REPORTER FILE PHOTO REPORTER FILE PHOTO  Shelter Island Community Preservation Funds could exceed last year’s totals by year’s end, according to Assemblyman Fred Thiele Jr. (I-Sag Harbor).
REPORTER FILE PHOTO
Shelter Island Community Preservation Funds could exceed last year’s totals by year’s end, according to Assemblyman Fred Thiele Jr. (I-Sag Harbor).

Just released numbers on Community Preservation Fund revenues for East End towns show Shelter Island continues to be the only municipality where contributions are lagging last year’s figures, according to Assemblyman Fred Thiele Jr. (I-Sag Harbor).On the positive side, Shelter Island numbers are creeping up. The numbers Mr. Thiele released for the first six months of 2014 had Shelter Island down by 5.2 percent from the CPF revenues it garnered last year.

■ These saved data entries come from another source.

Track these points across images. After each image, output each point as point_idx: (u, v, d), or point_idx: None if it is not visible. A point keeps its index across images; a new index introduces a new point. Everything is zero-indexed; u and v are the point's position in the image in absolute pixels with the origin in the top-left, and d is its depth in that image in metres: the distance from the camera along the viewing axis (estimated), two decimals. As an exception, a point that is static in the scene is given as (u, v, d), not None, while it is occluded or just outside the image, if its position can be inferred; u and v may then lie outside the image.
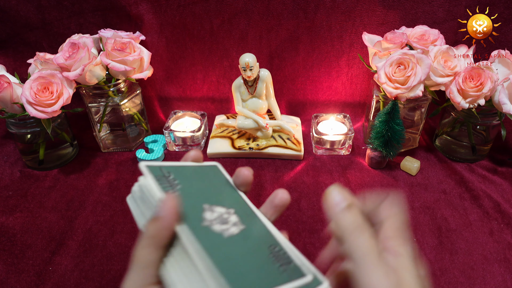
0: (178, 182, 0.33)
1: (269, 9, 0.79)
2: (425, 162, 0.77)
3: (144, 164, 0.33)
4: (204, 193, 0.35)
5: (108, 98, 0.75)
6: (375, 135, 0.71)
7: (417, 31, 0.72)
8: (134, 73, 0.72)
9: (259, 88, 0.75)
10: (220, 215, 0.32)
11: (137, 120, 0.82)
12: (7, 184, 0.72)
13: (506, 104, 0.64)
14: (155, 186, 0.31)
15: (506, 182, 0.71)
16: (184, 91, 0.90)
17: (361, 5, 0.77)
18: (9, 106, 0.67)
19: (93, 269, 0.55)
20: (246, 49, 0.83)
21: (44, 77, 0.65)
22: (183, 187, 0.33)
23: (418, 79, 0.64)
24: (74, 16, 0.80)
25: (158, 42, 0.83)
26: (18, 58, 0.84)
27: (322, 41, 0.82)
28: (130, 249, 0.58)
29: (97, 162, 0.77)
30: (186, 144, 0.80)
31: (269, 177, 0.73)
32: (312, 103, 0.90)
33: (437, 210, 0.65)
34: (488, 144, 0.77)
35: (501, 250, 0.58)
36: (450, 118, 0.77)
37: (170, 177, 0.34)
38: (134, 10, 0.79)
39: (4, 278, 0.54)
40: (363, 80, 0.87)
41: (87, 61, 0.67)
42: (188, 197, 0.32)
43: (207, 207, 0.33)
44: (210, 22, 0.81)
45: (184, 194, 0.32)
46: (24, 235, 0.61)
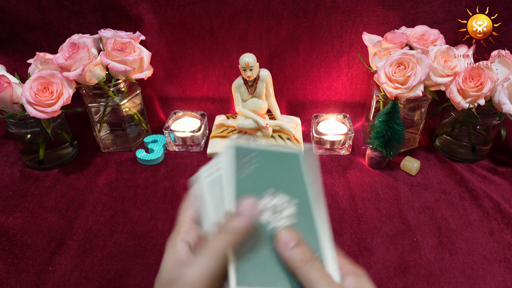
0: (255, 162, 0.36)
1: (269, 9, 0.79)
2: (425, 162, 0.77)
3: (231, 140, 0.36)
4: (273, 179, 0.36)
5: (108, 98, 0.75)
6: (375, 135, 0.71)
7: (417, 31, 0.72)
8: (134, 73, 0.72)
9: (259, 88, 0.75)
10: (277, 204, 0.34)
11: (137, 120, 0.82)
12: (7, 184, 0.72)
13: (506, 104, 0.64)
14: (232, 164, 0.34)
15: (506, 182, 0.71)
16: (184, 91, 0.90)
17: (361, 5, 0.77)
18: (9, 106, 0.67)
19: (93, 269, 0.55)
20: (246, 49, 0.83)
21: (44, 77, 0.65)
22: (256, 168, 0.35)
23: (418, 79, 0.64)
24: (74, 16, 0.80)
25: (158, 42, 0.83)
26: (18, 58, 0.84)
27: (322, 41, 0.82)
28: (130, 249, 0.58)
29: (97, 162, 0.77)
30: (186, 144, 0.80)
31: (269, 177, 0.73)
32: (312, 103, 0.90)
33: (437, 210, 0.65)
34: (488, 144, 0.77)
35: (501, 250, 0.58)
36: (450, 118, 0.77)
37: (249, 156, 0.36)
38: (134, 10, 0.79)
39: (4, 278, 0.54)
40: (363, 80, 0.87)
41: (87, 61, 0.67)
42: (255, 178, 0.35)
43: (271, 191, 0.34)
44: (210, 22, 0.81)
45: (254, 175, 0.35)
46: (24, 235, 0.61)
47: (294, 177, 0.37)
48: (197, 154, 0.80)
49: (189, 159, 0.78)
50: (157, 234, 0.61)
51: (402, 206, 0.66)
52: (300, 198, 0.35)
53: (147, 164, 0.77)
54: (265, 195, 0.34)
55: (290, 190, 0.36)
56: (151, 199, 0.68)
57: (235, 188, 0.34)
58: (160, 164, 0.77)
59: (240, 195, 0.33)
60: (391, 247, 0.59)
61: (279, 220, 0.33)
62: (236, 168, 0.35)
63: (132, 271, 0.55)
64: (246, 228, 0.30)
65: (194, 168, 0.76)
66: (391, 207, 0.66)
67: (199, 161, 0.78)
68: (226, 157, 0.36)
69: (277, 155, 0.38)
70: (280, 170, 0.37)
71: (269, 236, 0.32)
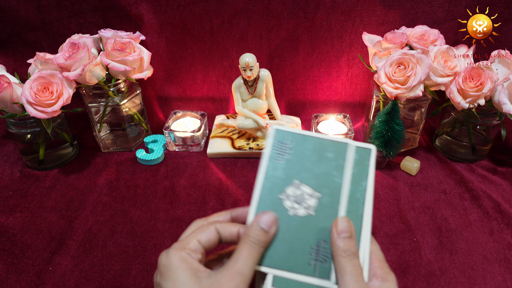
0: (291, 151, 0.37)
1: (269, 9, 0.79)
2: (425, 162, 0.77)
3: (275, 127, 0.38)
4: (305, 169, 0.37)
5: (108, 98, 0.75)
6: (375, 135, 0.71)
7: (417, 31, 0.71)
8: (134, 73, 0.72)
9: (259, 88, 0.75)
10: (300, 194, 0.36)
11: (137, 120, 0.82)
12: (7, 184, 0.72)
13: (506, 104, 0.64)
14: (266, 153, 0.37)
15: (506, 182, 0.71)
16: (184, 91, 0.90)
17: (361, 5, 0.77)
18: (9, 106, 0.67)
19: (93, 269, 0.55)
20: (246, 49, 0.83)
21: (44, 77, 0.65)
22: (290, 158, 0.37)
23: (418, 79, 0.64)
24: (74, 16, 0.80)
25: (158, 42, 0.83)
26: (18, 58, 0.84)
27: (322, 41, 0.82)
28: (130, 249, 0.58)
29: (97, 162, 0.77)
30: (186, 144, 0.80)
31: (269, 177, 0.73)
32: (312, 103, 0.90)
33: (437, 210, 0.65)
34: (488, 144, 0.77)
35: (501, 250, 0.58)
36: (450, 118, 0.77)
37: (288, 145, 0.37)
38: (134, 10, 0.79)
39: (4, 278, 0.54)
40: (363, 80, 0.87)
41: (87, 61, 0.67)
42: (286, 167, 0.36)
43: (296, 182, 0.36)
44: (210, 22, 0.81)
45: (286, 164, 0.37)
46: (24, 235, 0.61)
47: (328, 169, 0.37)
48: (197, 154, 0.80)
49: (189, 159, 0.78)
50: (157, 234, 0.61)
51: (402, 206, 0.66)
52: (325, 193, 0.36)
53: (147, 164, 0.77)
54: (290, 186, 0.36)
55: (316, 183, 0.37)
56: (151, 199, 0.68)
57: (263, 180, 0.36)
58: (160, 164, 0.77)
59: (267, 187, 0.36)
60: (391, 247, 0.59)
61: (300, 209, 0.35)
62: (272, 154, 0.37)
63: (132, 271, 0.55)
64: (268, 239, 0.34)
65: (194, 168, 0.76)
66: (391, 207, 0.66)
67: (199, 161, 0.78)
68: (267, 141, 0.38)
69: (323, 143, 0.38)
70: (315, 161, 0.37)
71: (294, 223, 0.34)
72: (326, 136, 0.38)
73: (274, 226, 0.34)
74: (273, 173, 0.36)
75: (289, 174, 0.36)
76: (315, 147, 0.38)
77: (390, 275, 0.34)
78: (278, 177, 0.36)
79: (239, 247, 0.33)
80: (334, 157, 0.37)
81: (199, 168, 0.76)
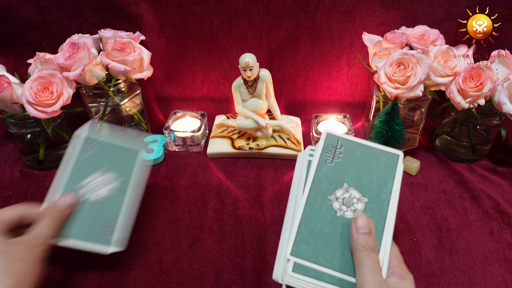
0: (341, 156, 0.39)
1: (269, 9, 0.79)
2: (425, 162, 0.77)
3: (326, 131, 0.40)
4: (354, 173, 0.39)
5: (108, 98, 0.75)
6: (375, 135, 0.71)
7: (417, 31, 0.72)
8: (134, 73, 0.72)
9: (259, 88, 0.75)
10: (349, 198, 0.38)
11: (137, 120, 0.82)
12: (7, 184, 0.72)
13: (506, 104, 0.64)
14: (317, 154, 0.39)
15: (506, 182, 0.71)
16: (184, 91, 0.90)
17: (361, 5, 0.77)
18: (9, 106, 0.67)
19: (93, 269, 0.55)
20: (246, 49, 0.83)
21: (44, 77, 0.65)
22: (340, 162, 0.39)
23: (418, 79, 0.64)
24: (74, 16, 0.80)
25: (158, 42, 0.83)
26: (18, 58, 0.84)
27: (322, 41, 0.82)
28: (130, 249, 0.58)
29: (97, 162, 0.77)
30: (186, 144, 0.80)
31: (269, 177, 0.73)
32: (312, 103, 0.90)
33: (437, 210, 0.65)
34: (488, 144, 0.77)
35: (501, 250, 0.58)
36: (450, 118, 0.77)
37: (339, 149, 0.39)
38: (134, 10, 0.79)
39: (4, 278, 0.54)
40: (363, 80, 0.87)
41: (87, 61, 0.67)
42: (336, 171, 0.38)
43: (345, 186, 0.38)
44: (210, 22, 0.81)
45: (335, 168, 0.38)
46: (24, 235, 0.61)
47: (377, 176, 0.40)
48: (197, 154, 0.80)
49: (189, 159, 0.78)
50: (157, 234, 0.61)
51: (402, 206, 0.66)
52: (372, 198, 0.38)
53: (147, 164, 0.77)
54: (339, 189, 0.38)
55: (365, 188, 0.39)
56: (151, 199, 0.68)
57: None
58: (160, 164, 0.77)
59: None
60: (391, 247, 0.59)
61: (347, 211, 0.37)
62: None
63: (132, 271, 0.55)
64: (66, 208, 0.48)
65: (194, 168, 0.76)
66: (391, 207, 0.66)
67: (199, 161, 0.78)
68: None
69: (370, 150, 0.41)
70: (364, 167, 0.40)
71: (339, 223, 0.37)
72: (375, 145, 0.41)
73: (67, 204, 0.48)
74: (323, 173, 0.38)
75: (339, 176, 0.38)
76: (364, 153, 0.40)
77: (408, 274, 0.36)
78: (328, 178, 0.38)
79: (41, 217, 0.47)
80: (383, 165, 0.40)
81: (199, 168, 0.76)
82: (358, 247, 0.35)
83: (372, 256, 0.34)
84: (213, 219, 0.64)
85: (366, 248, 0.35)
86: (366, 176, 0.39)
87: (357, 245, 0.35)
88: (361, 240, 0.35)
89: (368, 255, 0.34)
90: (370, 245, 0.35)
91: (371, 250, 0.35)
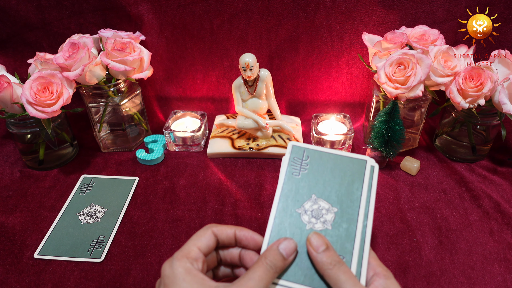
0: (308, 167, 0.38)
1: (269, 9, 0.79)
2: (425, 162, 0.77)
3: (292, 143, 0.39)
4: (321, 184, 0.38)
5: (108, 98, 0.75)
6: (375, 135, 0.71)
7: (417, 31, 0.72)
8: (134, 73, 0.72)
9: (259, 88, 0.75)
10: (318, 209, 0.37)
11: (137, 120, 0.82)
12: (7, 184, 0.72)
13: (506, 104, 0.64)
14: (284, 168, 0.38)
15: (506, 182, 0.71)
16: (184, 91, 0.90)
17: (361, 5, 0.77)
18: (9, 106, 0.67)
19: (93, 269, 0.55)
20: (246, 49, 0.83)
21: (44, 77, 0.65)
22: (307, 174, 0.38)
23: (418, 79, 0.64)
24: (74, 16, 0.80)
25: (158, 42, 0.83)
26: (18, 58, 0.84)
27: (322, 41, 0.82)
28: (130, 249, 0.58)
29: (97, 162, 0.77)
30: (186, 144, 0.80)
31: (269, 177, 0.73)
32: (312, 103, 0.90)
33: (437, 210, 0.65)
34: (488, 144, 0.77)
35: (501, 250, 0.58)
36: (450, 118, 0.77)
37: (305, 161, 0.38)
38: (134, 10, 0.79)
39: (4, 278, 0.54)
40: (363, 80, 0.87)
41: (87, 61, 0.67)
42: (304, 182, 0.37)
43: (314, 198, 0.37)
44: (210, 22, 0.81)
45: (303, 179, 0.37)
46: (24, 235, 0.61)
47: (345, 184, 0.38)
48: (197, 154, 0.80)
49: (189, 159, 0.78)
50: (157, 234, 0.61)
51: (402, 206, 0.66)
52: (342, 207, 0.37)
53: (147, 164, 0.77)
54: (308, 201, 0.37)
55: (334, 198, 0.37)
56: (151, 199, 0.68)
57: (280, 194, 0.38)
58: (160, 164, 0.77)
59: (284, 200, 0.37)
60: (391, 247, 0.59)
61: (317, 223, 0.36)
62: (289, 169, 0.39)
63: (132, 271, 0.55)
64: (284, 266, 0.35)
65: (194, 168, 0.76)
66: (391, 207, 0.66)
67: (199, 161, 0.78)
68: (283, 159, 0.39)
69: (337, 159, 0.40)
70: (331, 177, 0.39)
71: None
72: (341, 152, 0.40)
73: (293, 255, 0.35)
74: (290, 187, 0.37)
75: (307, 189, 0.37)
76: (330, 162, 0.39)
77: (388, 272, 0.35)
78: (295, 192, 0.37)
79: (255, 266, 0.33)
80: (350, 173, 0.39)
81: (199, 168, 0.76)
82: (326, 266, 0.33)
83: (343, 268, 0.33)
84: (213, 219, 0.64)
85: (334, 264, 0.33)
86: (334, 185, 0.38)
87: (324, 265, 0.33)
88: (325, 258, 0.34)
89: (339, 269, 0.33)
90: (335, 259, 0.34)
91: (339, 263, 0.34)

New numbers show it down by 0.7 percent from CPF receipts for the first eight months of 2013. This is the 2 percent money property buyers pay that is used by municipalities to purchase and maintain land for preservation purposes, keeping those sites free from development.

The Town has taken in $1.48 million in the first eight months of 2014 as compared with $1.49 million in 2013.

Overall on the East End, CPF revenues are up by 9.6 percent for the first eight months of this year as compared with 2013.

Riverhead holds the largest percentage gain, rising by 43.8 percent for the same period this year as compared with last year. That town’s CPF revenues are up to $2.33 million as compared with $1.62 million in 2013.

Southold follows with a 31.2 percent increase bringing its CPF funds to $3.28 million this year as compared with $2.5 million last year.

In the Hamptons, where property values tend to be higher than those on either the North Fork or Shelter Island, Southampton is seeing an 11.1 percent hike in CPF revenues from $34.07 million last year to $37.85 million. In East Hampton, there’s a 1.9 percent hike from $18.84 million in 2013 to $19.19 million this year.

“The CPF continues to see steady growth in revenues in the first eight months of 2014,” Mr. Thiele said.

That reflects “continued strength and stability in East End real estate and the continued availability to local towns of the necessary revenues to protect community character,” he said.

Looking at the numbers overall, he said CPF money is on track to produce $95 million on the East End by year’s end. That would be the highest annual total since 2007, “before the Great Recession,” Mr. Thiele said.